ECONOMIC ZONE - Kejutan besar tercipta di babak 16 besar Piala Dunia saat Norwegia berhasil memulangkan raksasa Amerika Latin, Brasil.
Pelatih Norwegia, Stale Solbakken tak mampu menyembunyikan rasa bangganya setelah anak asuhnya menang tipis 2-1 dalam laga dramatis yang digelar di Stadion New York New Jersey, dikutip dari jakrev.com, Senin (6/7/2026) WIB.
Solbakken menilai kemenangan bersejarah ini diraih berkat kedisiplinan taktik yang sangat matang. Dia bahkan mengibaratkan duel sengit tersebut seperti pertempuran taktis tingkat tinggi antara Manchester City melawan Real Madrid di kompetisi Eropa.
”Kami bermain dengan cara yang sedikit mirip Manchester City versus Real Madrid. Mereka (Brasil) cenderung menunggu di belakang dan mengandalkan serangan balik cepat, jadi kami harus sabar menguras tenaga mereka,” ujar Solbakken seperti dikutip dari rilis resmi FIFA.
“Karena memang di situlah keahlian terbaik kami, dan saya pikir anak-anak melakukannya dengan sangat baik,” lanjutnya.
Strategi Solbakken berjalan mulus berkat penampilan luar biasa di lini pertahanan dan ketajaman Erling Haaland di lini depan.
Kiper veteran berusia 35 tahun, Orjan Nyland menjadi pahlawan di babak pertama dengan menggagalkan penalti Bruno Guimaraes setelah Kristoffer Ajer melakukan pelanggaran terhadap Matheus Cunha.
Mantan pemain bola tangan itu tampil tangguh menyelamatkan gawangnya dari gempuran beruntun Gabriel Martinelli dan Vinicius Junior hingga turun minum.
Memasuki babak kedua, jalannya pertandingan makin sengit. Brasil sempat memasukkan Endrick yang langsung mendapat peluang emas, namun gagal berbuah gol.
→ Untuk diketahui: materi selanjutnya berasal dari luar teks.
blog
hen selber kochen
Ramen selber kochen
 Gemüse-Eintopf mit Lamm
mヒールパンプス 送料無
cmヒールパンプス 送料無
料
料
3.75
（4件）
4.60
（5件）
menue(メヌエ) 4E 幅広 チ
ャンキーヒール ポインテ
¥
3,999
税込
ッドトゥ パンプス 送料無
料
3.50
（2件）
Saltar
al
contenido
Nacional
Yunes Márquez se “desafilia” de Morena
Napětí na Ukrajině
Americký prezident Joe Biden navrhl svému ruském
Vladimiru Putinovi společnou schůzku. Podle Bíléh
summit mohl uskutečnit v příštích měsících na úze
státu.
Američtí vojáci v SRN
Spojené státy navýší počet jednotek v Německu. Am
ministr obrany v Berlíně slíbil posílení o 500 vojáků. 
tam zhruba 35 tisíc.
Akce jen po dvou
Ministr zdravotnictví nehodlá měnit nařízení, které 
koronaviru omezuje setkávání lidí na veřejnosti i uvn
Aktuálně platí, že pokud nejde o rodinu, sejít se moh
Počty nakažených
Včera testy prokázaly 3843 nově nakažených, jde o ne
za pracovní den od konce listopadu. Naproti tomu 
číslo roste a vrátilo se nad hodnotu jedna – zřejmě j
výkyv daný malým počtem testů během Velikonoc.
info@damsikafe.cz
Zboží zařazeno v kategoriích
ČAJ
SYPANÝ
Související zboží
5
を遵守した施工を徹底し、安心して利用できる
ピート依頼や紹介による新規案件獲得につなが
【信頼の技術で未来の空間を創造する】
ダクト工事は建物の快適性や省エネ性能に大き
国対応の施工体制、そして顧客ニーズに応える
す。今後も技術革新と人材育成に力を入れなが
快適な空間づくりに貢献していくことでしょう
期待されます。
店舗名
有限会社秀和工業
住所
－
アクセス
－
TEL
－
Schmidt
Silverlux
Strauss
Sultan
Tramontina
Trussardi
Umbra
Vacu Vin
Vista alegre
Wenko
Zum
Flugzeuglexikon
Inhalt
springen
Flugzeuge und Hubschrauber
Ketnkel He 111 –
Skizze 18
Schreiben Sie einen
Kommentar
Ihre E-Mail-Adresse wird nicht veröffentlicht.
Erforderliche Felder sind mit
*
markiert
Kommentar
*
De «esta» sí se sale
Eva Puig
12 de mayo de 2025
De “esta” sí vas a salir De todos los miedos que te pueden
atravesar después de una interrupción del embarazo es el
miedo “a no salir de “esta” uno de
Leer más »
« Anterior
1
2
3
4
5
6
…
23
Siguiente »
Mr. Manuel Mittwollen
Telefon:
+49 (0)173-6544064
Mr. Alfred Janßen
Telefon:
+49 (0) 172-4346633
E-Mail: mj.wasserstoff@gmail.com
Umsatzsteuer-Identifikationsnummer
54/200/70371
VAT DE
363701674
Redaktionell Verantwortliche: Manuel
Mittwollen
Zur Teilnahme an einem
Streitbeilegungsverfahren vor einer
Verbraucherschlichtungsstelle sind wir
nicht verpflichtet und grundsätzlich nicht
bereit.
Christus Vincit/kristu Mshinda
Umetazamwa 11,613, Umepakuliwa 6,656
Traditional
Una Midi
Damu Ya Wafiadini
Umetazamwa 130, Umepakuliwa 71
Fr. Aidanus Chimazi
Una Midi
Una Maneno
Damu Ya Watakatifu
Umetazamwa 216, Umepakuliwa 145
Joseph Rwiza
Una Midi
Norwegia justru berhasil memecah kebuntuan lewat skema serangan balik rapi yang melibatkan tujuh operan cepat.
Andreas Schjelderup, yang masuk menggantikan Antonio Nusa, melepaskan umpan silang akurat yang langsung disambar dengan sundulan keras Haaland ke gawang Alisson Becker pada menit ke-79.
Haaland kembali menunjukkan kelasnya tepat di ujung waktu normal menit ke-90. Penyerang andalan Manchester City itu melepaskan tembakan cerdik yang melewati sela kaki Danilo untuk menggandakan keunggulan Norwegia.
Tambahan dua gol ini membuat dia mengoleksi tujuh gol sepanjang turnamen, menyamai torehan Kylian Mbappe dan Lionel Messi dalam perburuan sepatu emas.
Brasil hanya bisa memperkecil kedudukan lewat penalti Neymar pada masa injury time, tepatnya di menit ke-90+10.
Skor 2-1 bertahan hingga peluit panjang berbunyi, sekaligus memastikan langkah pertama Norwegia ke babak perempat final sepanjang sejarah keikutsertaan mereka di Piala Dunia.
Sebaliknya bagi Selecao, ini adalah catatan terburuk mereka sejak tersingkir cepat pada Piala Dunia 1990 silam.
Menatap laga berikutnya di Miami pada 11 Juli mendatang melawan pemenang antara Meksiko atau Inggris, Solbakken merasa optimistis sekaligus meminta seluruh publik negaranya untuk merayakan momen langka ini.
”Saya rasa seluruh warga negara Norwegia wajib menikmati malam ini. Pertandingan tadi benar-benar sebuah thriller, sangat menegangkan dan bisa saja berakhir sebaliknya,” kata dia.
“Kami sempat melakukan beberapa kesalahan operan yang hampir berakibat fatal. Namun, pada akhirnya semua berjalan sesuai rencana kami, dan kami harus sangat bangga akan hal itu,” tutupnya.